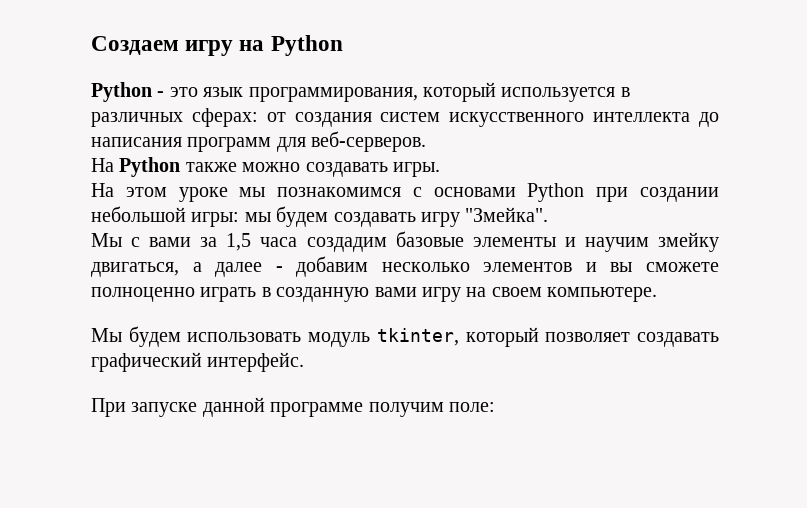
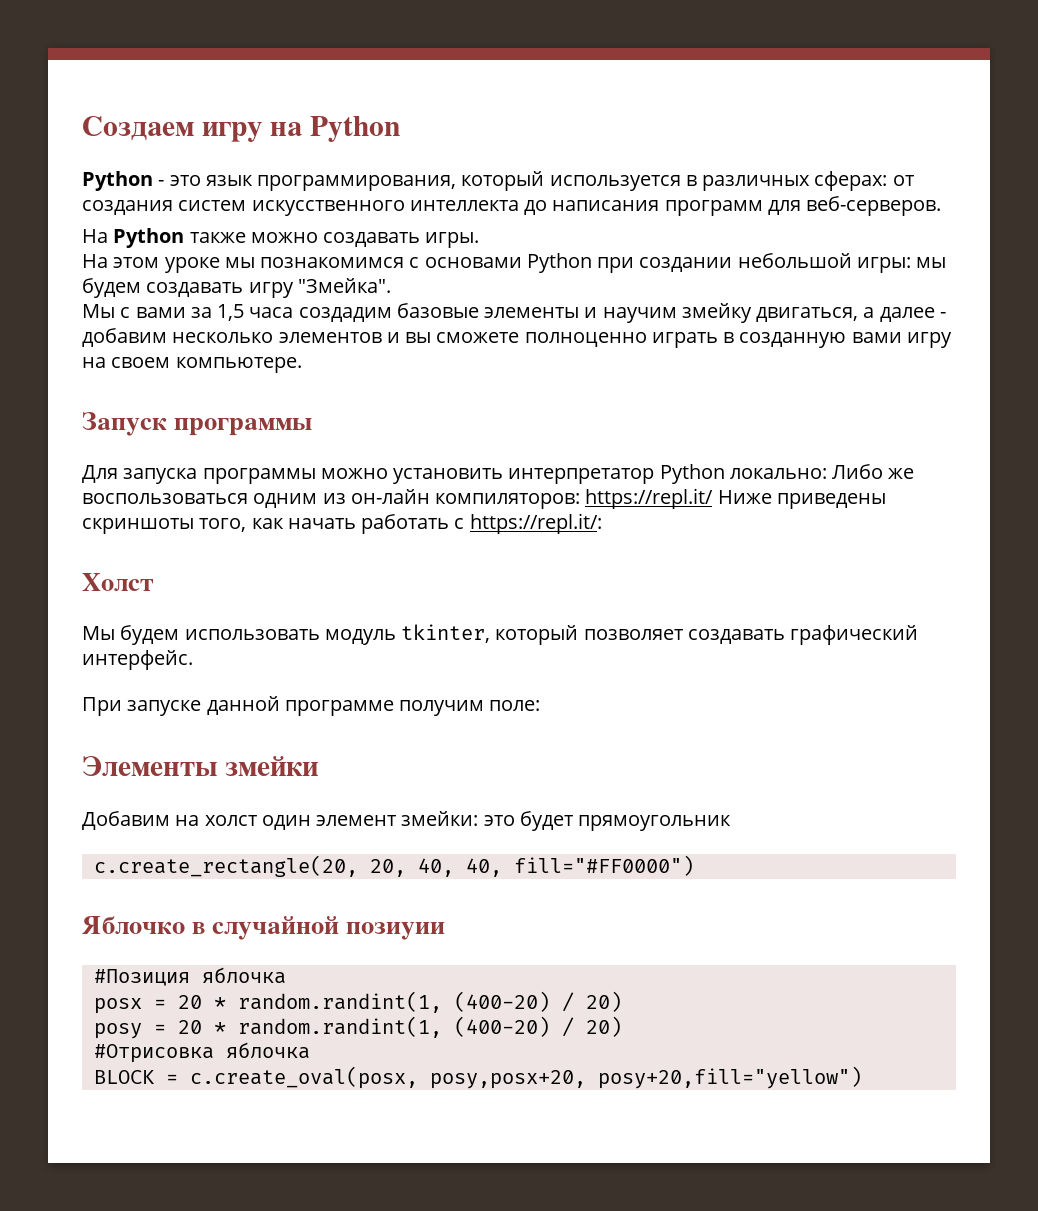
(658, 294) none -> [82,412,313,436] [82,464,915,484] [82,488,886,509] [82,513,602,534] [82,573,154,591] // Запуск программы // Для запуска программы можно установить интерпретатор Python локально: Либо же воспользоваться одним из он-лайн компиляторов: https://repl.it/ Ниже приведены скриншоты того, как начать работать с https://repl.it/: // Холст
(495, 407) none -> [82,756,319,776] [82,811,732,831] [93,855,694,877] [82,916,446,940] [93,967,286,986] [93,991,622,1014] [93,1016,622,1039] [93,1042,310,1063] [93,1066,862,1089] // Элементы змейки // Добавим на холст один элемент змейки: это будет прямоугольник // c.create_rectangle(20, 20, 40, 40, fill="#FF0000") // Яблочко в случайной позиуии // #Позиция яблочка // posx = 20 * random.randint(1, (400-20) / 20) // posy = 20 * random.randint(1, (400-20) / 20) // #Отрисовка яблочка // BLOCK = c.create_oval(posx, posy,posx+20, posy+20,fill="yellow")

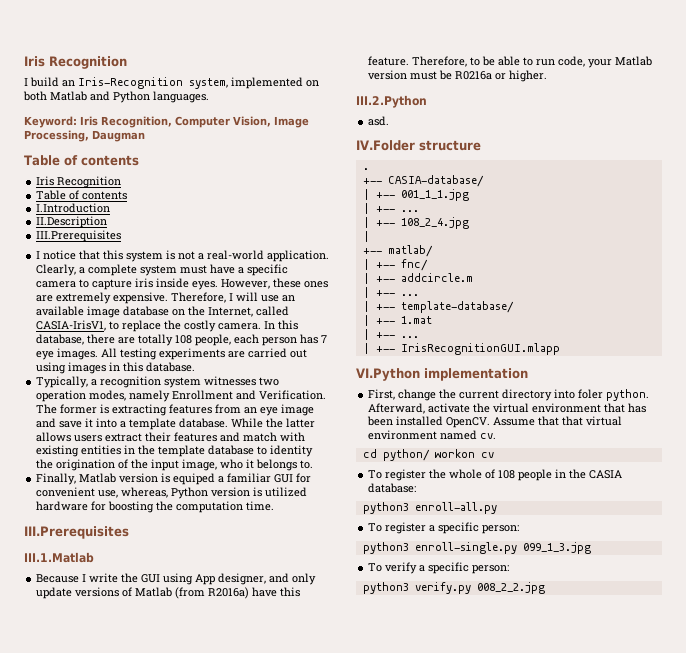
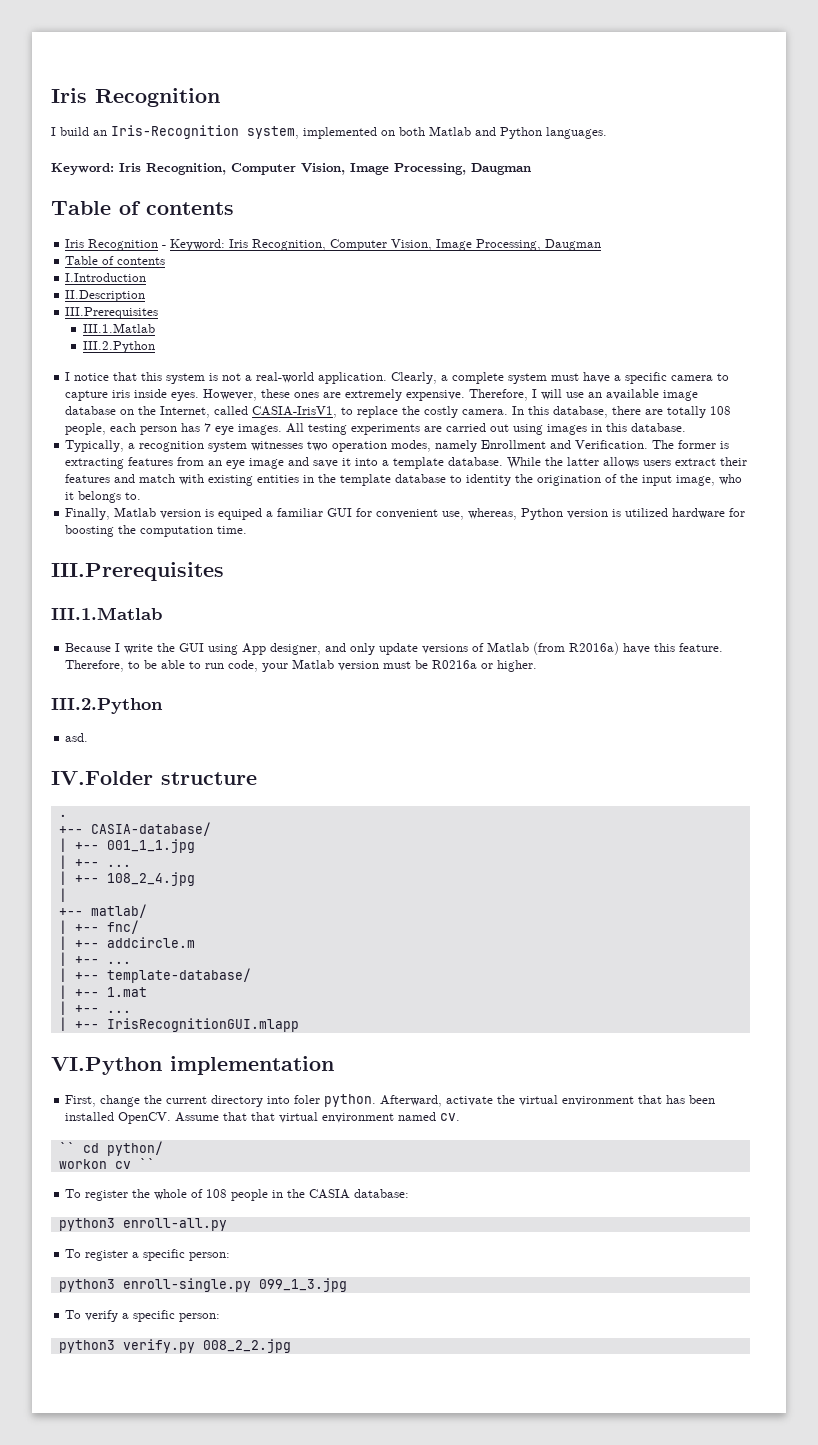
(122, 182) none -> [162,239,602,251] - Keyword: Iris Recognition, Computer Vision, Image Processing, Daugman
(122, 236) none -> [82,323,155,333] [82,341,155,353] // III.1.Matlab // III.2.Python
(497, 436) none -> [58,1142,75,1153] ``
(430, 455) none -> (163, 1148) //
(494, 455) none -> [138,1158,155,1169] ``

▸ WHAT YOU HAVE TO DO:
Which lines of the records above contain the word "Python"? Report each one in full.

▸ RESULT OF THE TASK:
(658, 294) none -> [82,412,313,436] [82,464,915,484] [82,488,886,509] [82,513,602,534] [82,573,154,591] // Запуск программы // Для запуска программы можно установить интерпретатор Python локально: Либо же воспользоваться одним из он-лайн компиляторов: https://repl.it/ Ниже приведены скриншоты того, как начать работать с https://repl.it/: // Холст
(122, 236) none -> [82,323,155,333] [82,341,155,353] // III.1.Matlab // III.2.Python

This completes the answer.